At U.S. insurance companies, policyholders’ claims represent 70% to 75% of the total cost. This makes complete sense, of course, since policyholder benefits are the sole reason why anyone buys insurance products and services.
The problem is, at insurance companies, procurement is limited to supporting indirect spend — real estate, marketing, finance, etc. — which accounts for less than 10% of the organization’s total costs and severely limits our ability to provide substantive value.
So, why doesn’t procurement play a bigger role inside insurance organizations?
First, the independent assessors and the adjustors who handle policyholders’ claims are not in the procurement system. As a result, procurement has no visibility into organizations’ key vendors. We’re unable to select or evaluate vendor performance, manage the spend, or even influence the administrative expenses incurred in supporting and negotiating appraisers and adjustors.
But the truth is, discrete systems are just a symptom of a deeper issue. The relationship between the chief procurement officer and chief claims officer is often strained. Claim leaders are inherently guarded since they assume procurement is only focused on cutting costs. And cutting costs from claims is a sacred cow since it undermines policyholders’ indemnities and benefits, and flies in the face of the organization’s core mission, namely driving customer satisfaction.
The net result is that inside insurance companies — a $1.75 trillion U.S. industry — procurement is a relatively marginal player. And chief procurement officers rarely have a seat at the leadership table.
The extraordinary thing is, there is no more knowledgeable partner for claims than procurement when it comes to driving value. The gulf between the two groups is an opportunity lost.
For procurement leaders to turn it around, and build a strategic, collaborative and powerful partnership with claims, we must do four things:
Use a Balanced Scorecard to Select and Evaluate Vendors’ Contribution
Procurement’s key metric is vendors’ value contribution, not cost. Use qualification, location, risk and customer satisfaction scores, as well as price, to identify service providers who provide a competitive advantage. In the case of a car accident, third-party administrators (TPAs) are the main contact for policyholders because they handle the entire claims process. By tracking and improving TPAs, auto claims management can yield up to 20% cost reduction and improve customer satisfaction.
Provide Actionable Intelligence About Vendors
Even when claims data — preferred vendor panels, terms, volumes and performance — reside on a separate platform. The data can easily be extracted and imported over to track and identify assessors and adjustors who deliver value over time.

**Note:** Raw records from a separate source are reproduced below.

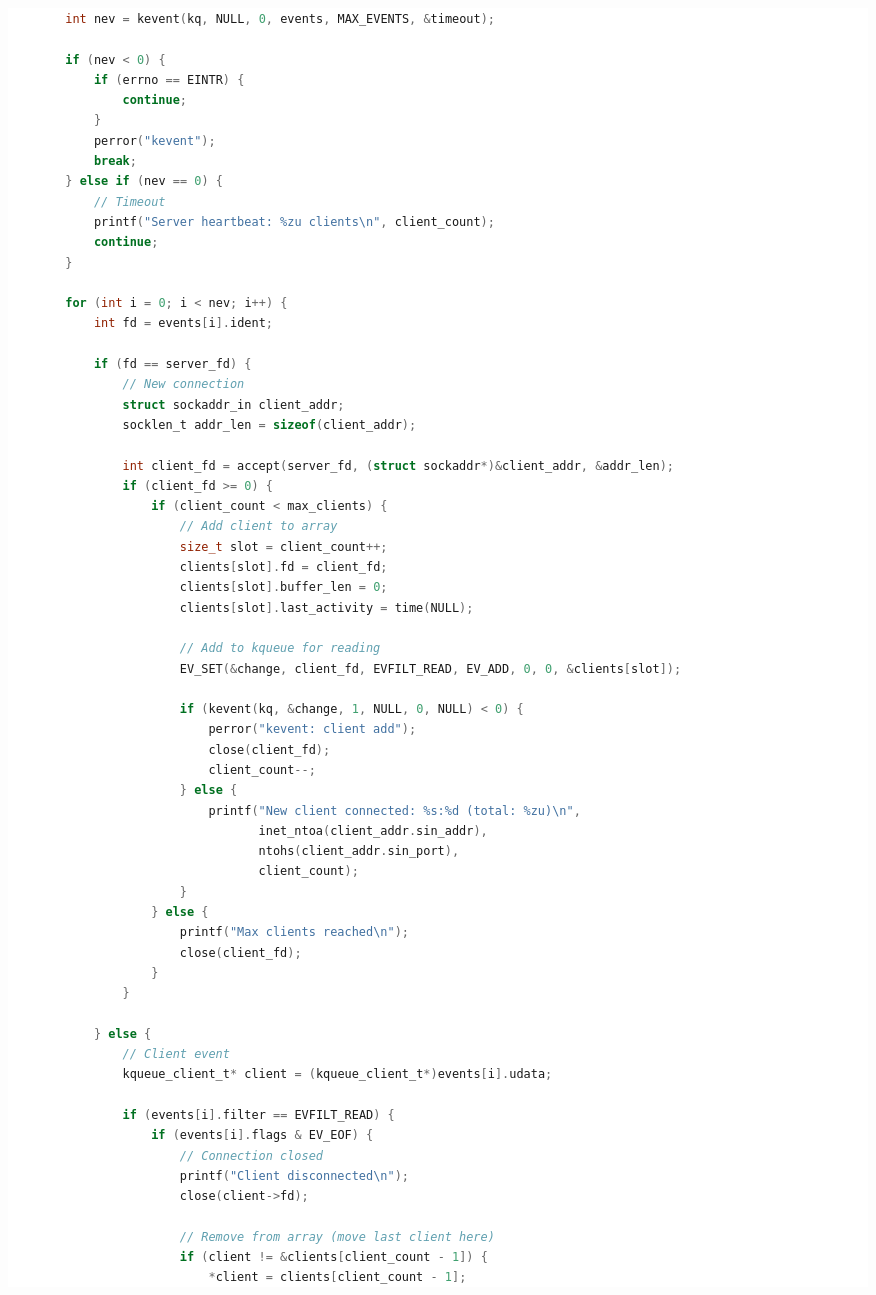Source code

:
 ```c
        int nev = kevent(kq, NULL, 0, events, MAX_EVENTS, &timeout);
        
        if (nev < 0) {
            if (errno == EINTR) {
                continue;
            }
            perror("kevent");
            break;
        } else if (nev == 0) {
            // Timeout
            printf("Server heartbeat: %zu clients\n", client_count);
            continue;
        }
        
        for (int i = 0; i < nev; i++) {
            int fd = events[i].ident;
            
            if (fd == server_fd) {
                // New connection
                struct sockaddr_in client_addr;
                socklen_t addr_len = sizeof(client_addr);
                
                int client_fd = accept(server_fd, (struct sockaddr*)&client_addr, &addr_len);
                if (client_fd >= 0) {
                    if (client_count < max_clients) {
                        // Add client to array
                        size_t slot = client_count++;
                        clients[slot].fd = client_fd;
                        clients[slot].buffer_len = 0;
                        clients[slot].last_activity = time(NULL);
                        
                        // Add to kqueue for reading
                        EV_SET(&change, client_fd, EVFILT_READ, EV_ADD, 0, 0, &clients[slot]);
                        
                        if (kevent(kq, &change, 1, NULL, 0, NULL) < 0) {
                            perror("kevent: client add");
                            close(client_fd);
                            client_count--;
                        } else {
                            printf("New client connected: %s:%d (total: %zu)\n",
                                   inet_ntoa(client_addr.sin_addr),
                                   ntohs(client_addr.sin_port),
                                   client_count);
                        }
                    } else {
                        printf("Max clients reached\n");
                        close(client_fd);
                    }
                }
                
            } else {
                // Client event
                kqueue_client_t* client = (kqueue_client_t*)events[i].udata;
                
                if (events[i].filter == EVFILT_READ) {
                    if (events[i].flags & EV_EOF) {
                        // Connection closed
                        printf("Client disconnected\n");
                        close(client->fd);
                        
                        // Remove from array (move last client here)
                        if (client != &clients[client_count - 1]) {
                            *client = clients[client_count - 1];
```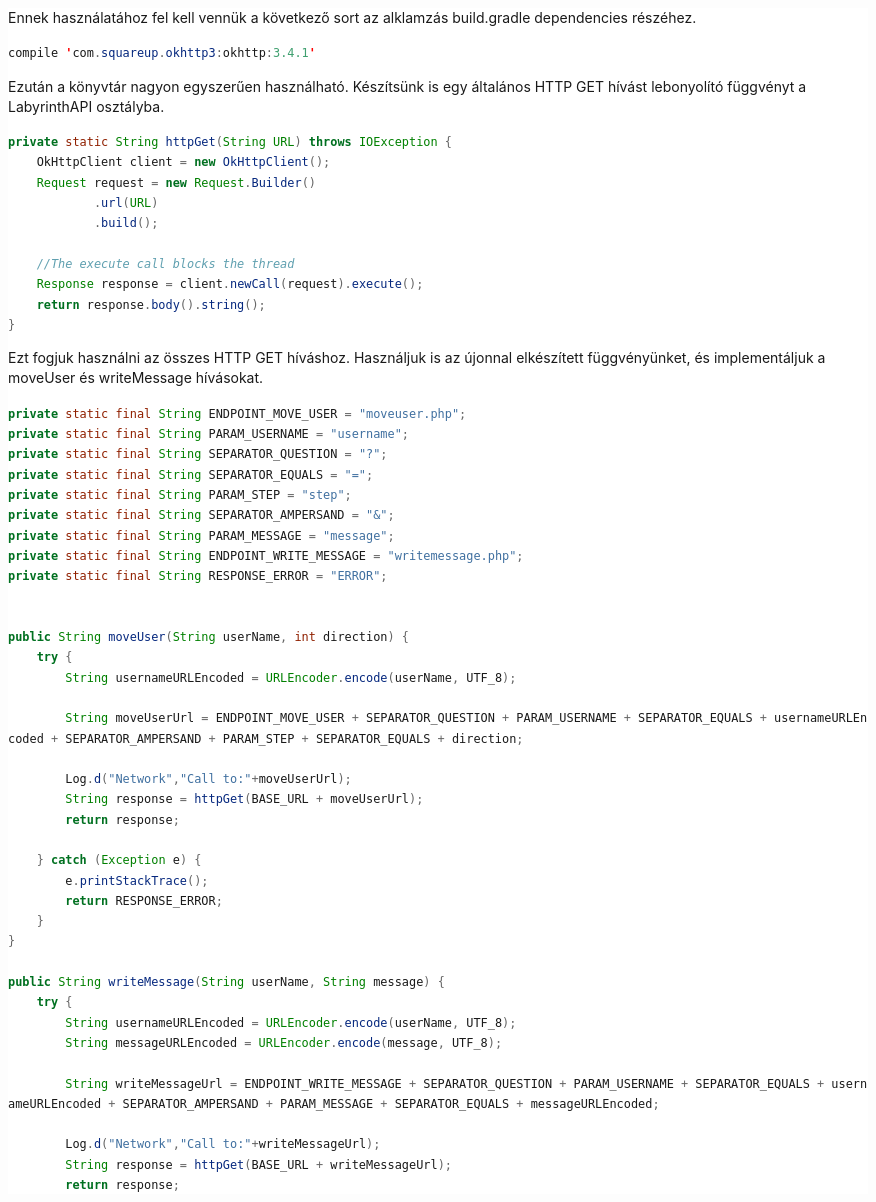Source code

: Ennek használatához fel kell vennük a következő sort az alklamzás build.gradle dependencies részéhez.

```java
compile 'com.squareup.okhttp3:okhttp:3.4.1'
```

Ezután a könyvtár nagyon egyszerűen használható. Készítsünk is egy általános HTTP GET hívást lebonyolító függvényt a LabyrinthAPI osztályba.

```java
private static String httpGet(String URL) throws IOException {
    OkHttpClient client = new OkHttpClient();
    Request request = new Request.Builder()
            .url(URL)
            .build();

    //The execute call blocks the thread
    Response response = client.newCall(request).execute();
    return response.body().string();
}
```

Ezt fogjuk használni az összes HTTP GET híváshoz. Használjuk is az újonnal elkészített függvényünket, és implementáljuk a moveUser és writeMessage hívásokat.

```java
private static final String ENDPOINT_MOVE_USER = "moveuser.php";
private static final String PARAM_USERNAME = "username";
private static final String SEPARATOR_QUESTION = "?";
private static final String SEPARATOR_EQUALS = "=";
private static final String PARAM_STEP = "step";
private static final String SEPARATOR_AMPERSAND = "&";
private static final String PARAM_MESSAGE = "message";
private static final String ENDPOINT_WRITE_MESSAGE = "writemessage.php";
private static final String RESPONSE_ERROR = "ERROR";


public String moveUser(String userName, int direction) {
    try {
        String usernameURLEncoded = URLEncoder.encode(userName, UTF_8);

        String moveUserUrl = ENDPOINT_MOVE_USER + SEPARATOR_QUESTION + PARAM_USERNAME + SEPARATOR_EQUALS + usernameURLEncoded + SEPARATOR_AMPERSAND + PARAM_STEP + SEPARATOR_EQUALS + direction;

        Log.d("Network","Call to:"+moveUserUrl);
        String response = httpGet(BASE_URL + moveUserUrl);
        return response;

    } catch (Exception e) {
        e.printStackTrace();
        return RESPONSE_ERROR;
    }
}

public String writeMessage(String userName, String message) {
    try {
        String usernameURLEncoded = URLEncoder.encode(userName, UTF_8);
        String messageURLEncoded = URLEncoder.encode(message, UTF_8);

        String writeMessageUrl = ENDPOINT_WRITE_MESSAGE + SEPARATOR_QUESTION + PARAM_USERNAME + SEPARATOR_EQUALS + usernameURLEncoded + SEPARATOR_AMPERSAND + PARAM_MESSAGE + SEPARATOR_EQUALS + messageURLEncoded;

        Log.d("Network","Call to:"+writeMessageUrl);
        String response = httpGet(BASE_URL + writeMessageUrl);
        return response;
```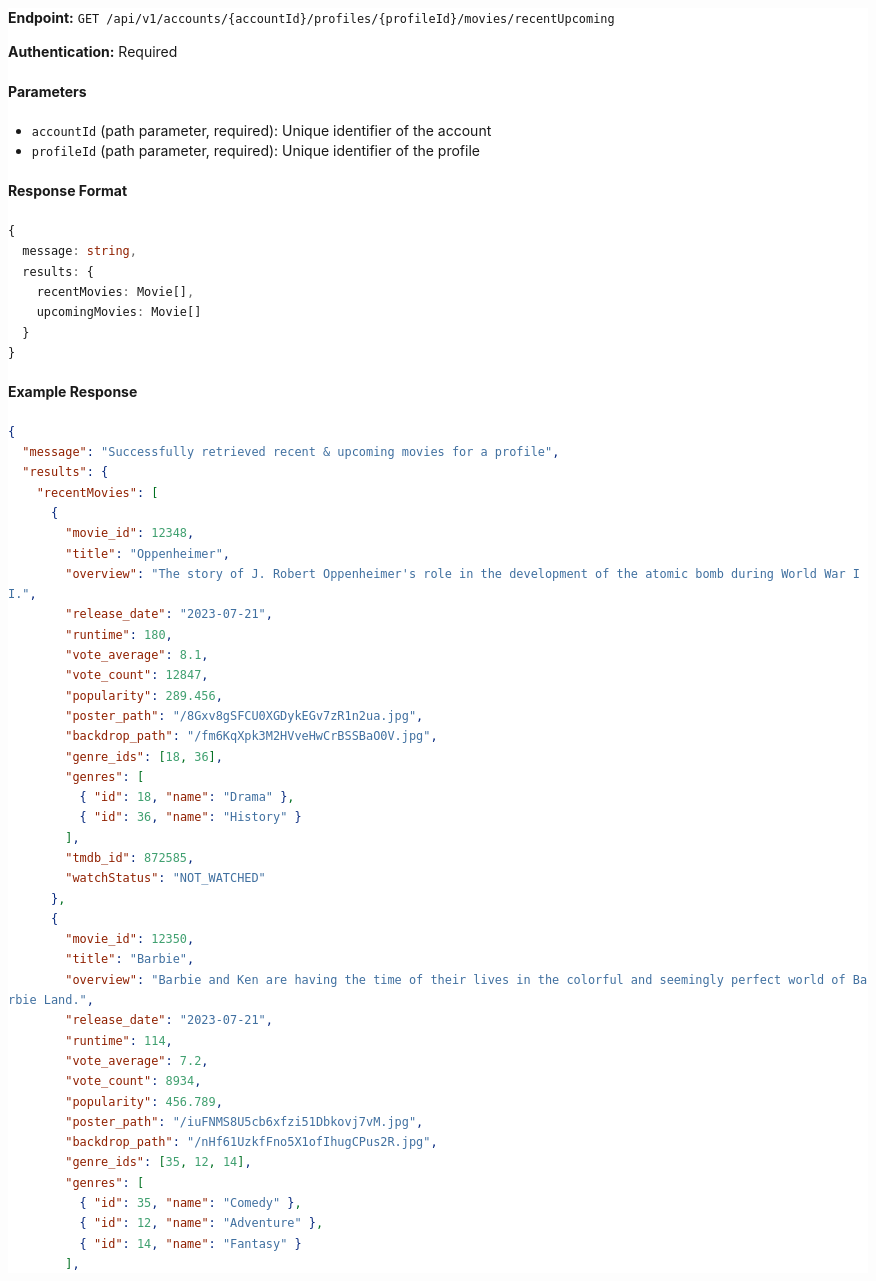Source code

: **Endpoint:** `GET /api/v1/accounts/{accountId}/profiles/{profileId}/movies/recentUpcoming`

**Authentication:** Required

#### Parameters

- `accountId` (path parameter, required): Unique identifier of the account
- `profileId` (path parameter, required): Unique identifier of the profile

#### Response Format

```typescript
{
  message: string,
  results: {
    recentMovies: Movie[],
    upcomingMovies: Movie[]
  }
}
```

#### Example Response

```json
{
  "message": "Successfully retrieved recent & upcoming movies for a profile",
  "results": {
    "recentMovies": [
      {
        "movie_id": 12348,
        "title": "Oppenheimer",
        "overview": "The story of J. Robert Oppenheimer's role in the development of the atomic bomb during World War II.",
        "release_date": "2023-07-21",
        "runtime": 180,
        "vote_average": 8.1,
        "vote_count": 12847,
        "popularity": 289.456,
        "poster_path": "/8Gxv8gSFCU0XGDykEGv7zR1n2ua.jpg",
        "backdrop_path": "/fm6KqXpk3M2HVveHwCrBSSBaO0V.jpg",
        "genre_ids": [18, 36],
        "genres": [
          { "id": 18, "name": "Drama" },
          { "id": 36, "name": "History" }
        ],
        "tmdb_id": 872585,
        "watchStatus": "NOT_WATCHED"
      },
      {
        "movie_id": 12350,
        "title": "Barbie",
        "overview": "Barbie and Ken are having the time of their lives in the colorful and seemingly perfect world of Barbie Land.",
        "release_date": "2023-07-21",
        "runtime": 114,
        "vote_average": 7.2,
        "vote_count": 8934,
        "popularity": 456.789,
        "poster_path": "/iuFNMS8U5cb6xfzi51Dbkovj7vM.jpg",
        "backdrop_path": "/nHf61UzkfFno5X1ofIhugCPus2R.jpg",
        "genre_ids": [35, 12, 14],
        "genres": [
          { "id": 35, "name": "Comedy" },
          { "id": 12, "name": "Adventure" },
          { "id": 14, "name": "Fantasy" }
        ],
```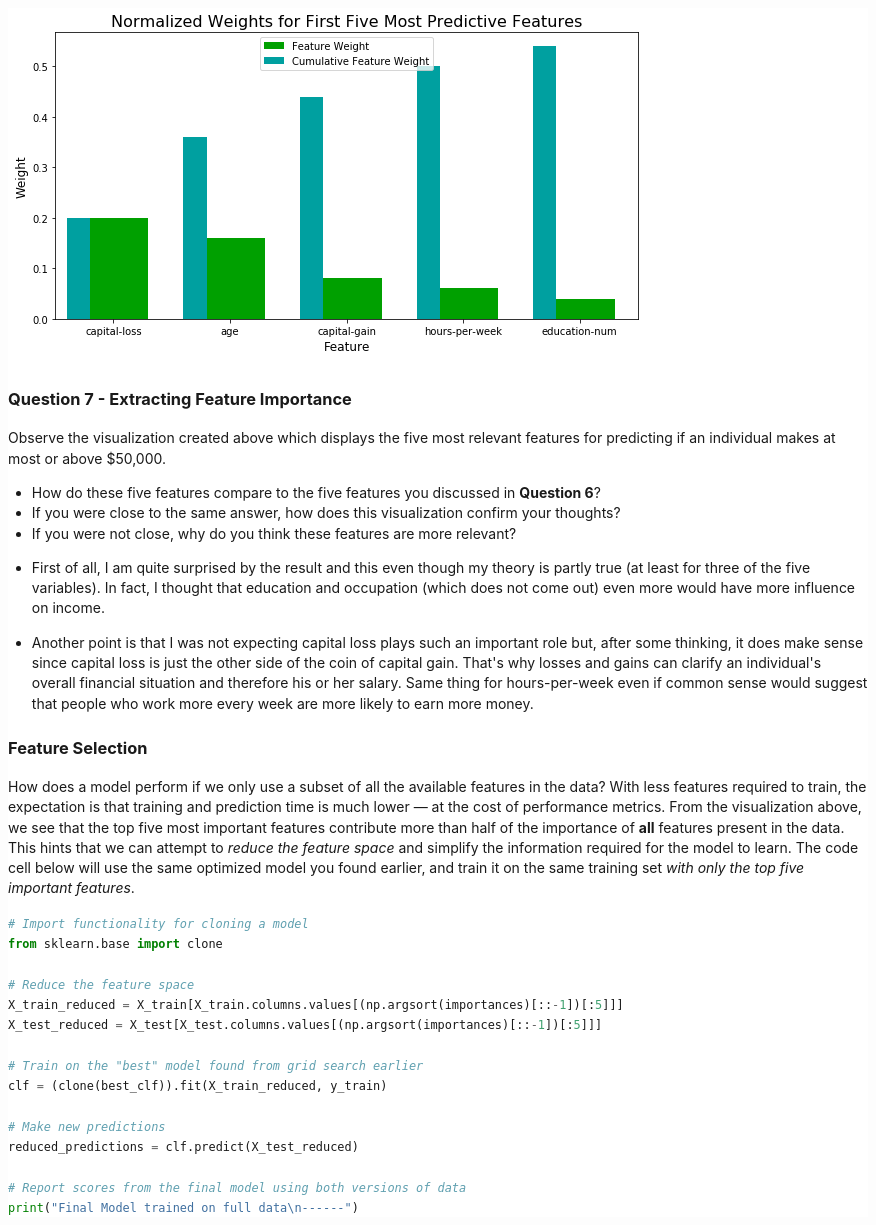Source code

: 
![png](https://raw.githubusercontent.com/amdmh/amdmh.github.io/master/_posts/img/output_45_0.png)


### Question 7 - Extracting Feature Importance

Observe the visualization created above which displays the five most relevant features for predicting if an individual makes at most or above \$50,000.  
* How do these five features compare to the five features you discussed in **Question 6**?
* If you were close to the same answer, how does this visualization confirm your thoughts? 
* If you were not close, why do you think these features are more relevant?

- First of all, I am quite surprised by the result and this even though my theory is partly true (at least for three of the five variables). In fact, I thought that education and occupation (which does not come out) even more would have more influence on income. 

- Another point is that I was not expecting capital loss plays such an important role but, after some thinking, it does make sense since capital loss is just the other side of the coin of capital gain. That's why losses and gains can clarify an individual's overall financial situation and therefore his or her salary. Same thing for hours-per-week even if common sense would suggest that people who work more every week are more likely to earn more money. 

### Feature Selection
How does a model perform if we only use a subset of all the available features in the data? With less features required to train, the expectation is that training and prediction time is much lower — at the cost of performance metrics. From the visualization above, we see that the top five most important features contribute more than half of the importance of **all** features present in the data. This hints that we can attempt to *reduce the feature space* and simplify the information required for the model to learn. The code cell below will use the same optimized model you found earlier, and train it on the same training set *with only the top five important features*. 


```python
# Import functionality for cloning a model
from sklearn.base import clone

# Reduce the feature space
X_train_reduced = X_train[X_train.columns.values[(np.argsort(importances)[::-1])[:5]]]
X_test_reduced = X_test[X_test.columns.values[(np.argsort(importances)[::-1])[:5]]]

# Train on the "best" model found from grid search earlier
clf = (clone(best_clf)).fit(X_train_reduced, y_train)

# Make new predictions
reduced_predictions = clf.predict(X_test_reduced)

# Report scores from the final model using both versions of data
print("Final Model trained on full data\n------")
```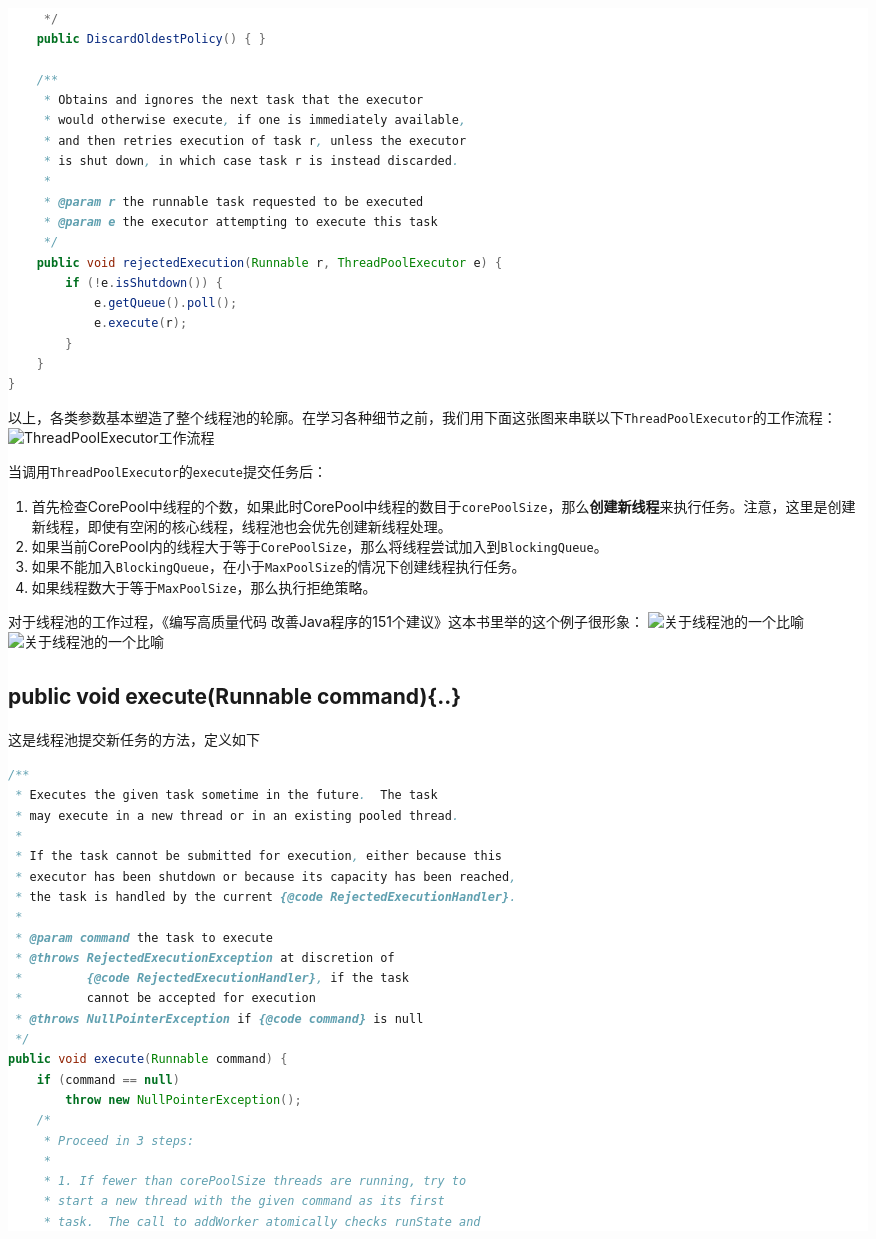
 ```java
     */
    public DiscardOldestPolicy() { }

    /**
     * Obtains and ignores the next task that the executor
     * would otherwise execute, if one is immediately available,
     * and then retries execution of task r, unless the executor
     * is shut down, in which case task r is instead discarded.
     *
     * @param r the runnable task requested to be executed
     * @param e the executor attempting to execute this task
     */
    public void rejectedExecution(Runnable r, ThreadPoolExecutor e) {
        if (!e.isShutdown()) {
            e.getQueue().poll();
            e.execute(r);
        }
    }
}
```

以上，各类参数基本塑造了整个线程池的轮廓。在学习各种细节之前，我们用下面这张图来串联以下`ThreadPoolExecutor`的工作流程：
![ThreadPoolExecutor工作流程](https://upload-images.jianshu.io/upload_images/2177145-33c7b5ff75cf2bf7.png?imageMogr2/auto-orient/strip%7CimageView2/2/w/700)

当调用`ThreadPoolExecutor`的`execute`提交任务后：
1. 首先检查CorePool中线程的个数，如果此时CorePool中线程的数目于`corePoolSize`，那么**创建新线程**来执行任务。注意，这里是创建新线程，即使有空闲的核心线程，线程池也会优先创建新线程处理。
2. 如果当前CorePool内的线程大于等于`CorePoolSize`，那么将线程尝试加入到`BlockingQueue`。
3. 如果不能加入`BlockingQueue`，在小于`MaxPoolSize`的情况下创建线程执行任务。
4. 如果线程数大于等于`MaxPoolSize`，那么执行拒绝策略。


对于线程池的工作过程，《编写高质量代码 改善Java程序的151个建议》这本书里举的这个例子很形象：
![关于线程池的一个比喻](http://img.blog.csdn.net/20161107130709586?watermark/2/text/aHR0cDovL2Jsb2cuY3Nkbi5uZXQv/font/5a6L5L2T/fontsize/400/fill/I0JBQkFCMA==/dissolve/70/gravity/Center)
![关于线程池的一个比喻](http://img.blog.csdn.net/20161107130723836?watermark/2/text/aHR0cDovL2Jsb2cuY3Nkbi5uZXQv/font/5a6L5L2T/fontsize/400/fill/I0JBQkFCMA==/dissolve/70/gravity/Center)

## public void execute(Runnable command){..}
这是线程池提交新任务的方法，定义如下
```java
/**
 * Executes the given task sometime in the future.  The task
 * may execute in a new thread or in an existing pooled thread.
 *
 * If the task cannot be submitted for execution, either because this
 * executor has been shutdown or because its capacity has been reached,
 * the task is handled by the current {@code RejectedExecutionHandler}.
 *
 * @param command the task to execute
 * @throws RejectedExecutionException at discretion of
 *         {@code RejectedExecutionHandler}, if the task
 *         cannot be accepted for execution
 * @throws NullPointerException if {@code command} is null
 */
public void execute(Runnable command) {
    if (command == null)
        throw new NullPointerException();
    /*
     * Proceed in 3 steps:
     *
     * 1. If fewer than corePoolSize threads are running, try to
     * start a new thread with the given command as its first
     * task.  The call to addWorker atomically checks runState and
```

For instance, most insurance companies will find that local assessors and adjustors, rather than national providers, are rated higher by the policyholders.
Use Integrated Technology and Go Digital
In the short term, integrate procurement’s source-to-pay system with the claims systems. Namely, vendor selection, claims evaluation and claims settlement. Longer-term, establish a digital portal where claims vendors register themselves, and the data is exported to both procurement and claims systems.
Implement Consistent but Locally Optimized Processes
It is imperative for procurement and business teams to get to know other’s priorities before creating value creation programs. Then to implement effectively, procurement should be organized by regions with claims category management taking place at a local level but overseen by a global category manager in partnership with the business.
Today, procurement in most insurance companies are overlooking its potential to unlock huge value. When procurement is a strategic partner with claims, insurance companies improve customer satisfaction, reputation, renewals and revenue, and reduce claims payout between 1% to 3%, which drops right to the bottom line. This is a massive contribution to the organization and elevates the chief procurement officer to a strategic role.